Hope for those who suffer seizures

KINGMAN ­ Dr. Jim Bates and Dr. John Conn, partners in Tri-State Surgical Associates with offices in Kingman and Bullhead City, have performed the first implant in Mohave County of a device designed to stop epileptic seizures.

The thoracic/cardiovascular surgeons implanted a Vagus Nerve Stimulator into the left side of the neck of a Kingman woman in her 70s on Jan. 24 at Kingman Regional Medical Center. The operation went smoothly and took about 30 minutes, Bates said.

The unidentified patient has been plagued with epilepsy for several years.

"We hope that if the VNS does not do away with the attacks it will cut down on the number of seizures she has and allow her to reduce the amount of medication she is required to take for her seizure disorder," Bates said.

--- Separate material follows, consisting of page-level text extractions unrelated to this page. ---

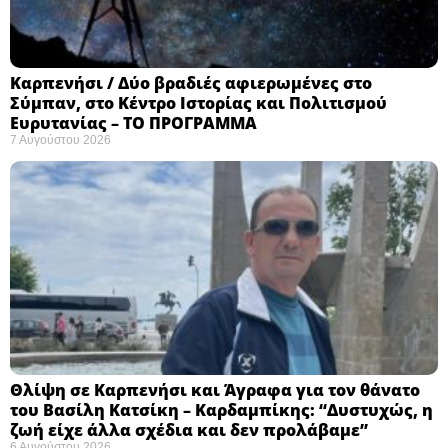
Καρπενήσι / Δύο βραδιές αφιερωμένες στο
Σύμπαν, στο Κέντρο Ιστορίας και Πολιτισμού
Ευρυτανίας – ΤΟ ΠΡΟΓΡΑΜΜΑ
7 Αυγούστου 2026
Θλίψη σε Καρπενήσι και Άγραφα για τον θάνατο
του Βασίλη Κατσίκη – Καρδαμπίκης: “Δυστυχώς, η
ζωή είχε άλλα σχέδια και δεν προλάβαμε”
6 Αυγούστου 2026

Epilepsy is a neurological disorder characterized by recurring seizures resulting from electrical abnormalities in the brain. A seizure leads to a change in sensation, awareness or behavior for brief periods in those afflicted with epilepsy.

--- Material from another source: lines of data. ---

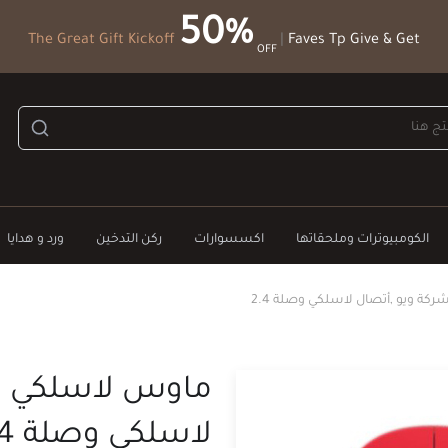
50%
The Great Gift Kickoff
|
Faves Tp Give & Get
OFF
الكومبيوترات وملحقاتها
اكسسوارات
ركن التدخين
ورد و هدايا
ة ويو ,أتصال لاسلكي وصلة 2.4
ماوس لاسلكي م
لاسلكي وصلة 2.4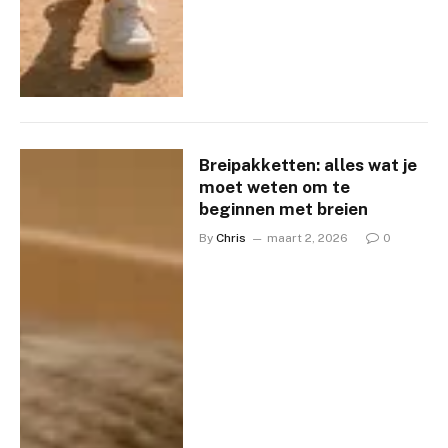
Breipakketten: alles wat je
moet weten om te
beginnen met breien
By
Chris
maart 2, 2026
0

Roughly 2.5 million Americans, about 1 percent of the total population, have epilepsy, according to information on the Web site of the Epilepsy Foundation of America.

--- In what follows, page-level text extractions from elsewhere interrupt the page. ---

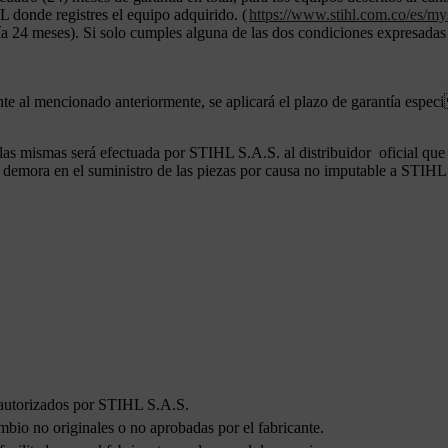
L donde registres el equipo adquirido. (
https://www.stihl.com.co/es/mys
ntía 24 meses). Si solo cumples alguna de las dos condiciones expresadas
ente al mencionado anteriormente, se aplicará el plazo de garantía esp
 las mismas será efectuada por STIHL S.A.S. al distribuidor oficial que 
La demora en el suministro de las piezas por causa no imputable a STIH
no autorizados por STIHL S.A.S.
mbio no originales o no aprobadas por el fabricante.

The VNS is similar in appearance to a heart pacemaker. It has a lead implanted to stimulate the vagus nerve in the neck and a pulse generator sewn into the patient's shoulder

The device stimulates the vagus nerve at regular intervals, sending an impulse to the brain that wards off seizure activity and depression that often accompanies it, Bates said.

"Some patients experience an aura, which is a sensation they're going to have a seizure," he said. "When that happens they can take a magnet device to make the VNS even more active and forestall seizure activity."

Medicare and the Food and Drug Administration have approved the device and some private insurance companies will pay for its implantation, he said.

Some 30,000 device implants for epilepsy have been done nationwide since FDA approval of it was granted in July 1997. Last year, the FDA approved it as a therapy aid in treating chronic depression, Bates said.

Cyberonics, headquartered in Houston, Texas, manufactures the VNS. Information on the company Web site states studies have shown that vagus nerve stimulation also affects areas of the brain associated with norepinephrine and serotonin neurotransmitters, which are associated with improvements in the treatment of depression.

The VNS therapy system is at various levels of clinical study as a potential treatment for anxiety disorders, Alzheimer's disease, bulimia and chronic headache/migraine, it further states.

Bates has practiced in Mohave County for eight years and the recent device implantation was his first.

"This is a new treatment for epilepsy and depression and I anticipate it will have great benefits in cases of chronic depression, which a lot of epileptics suffer," Bates said.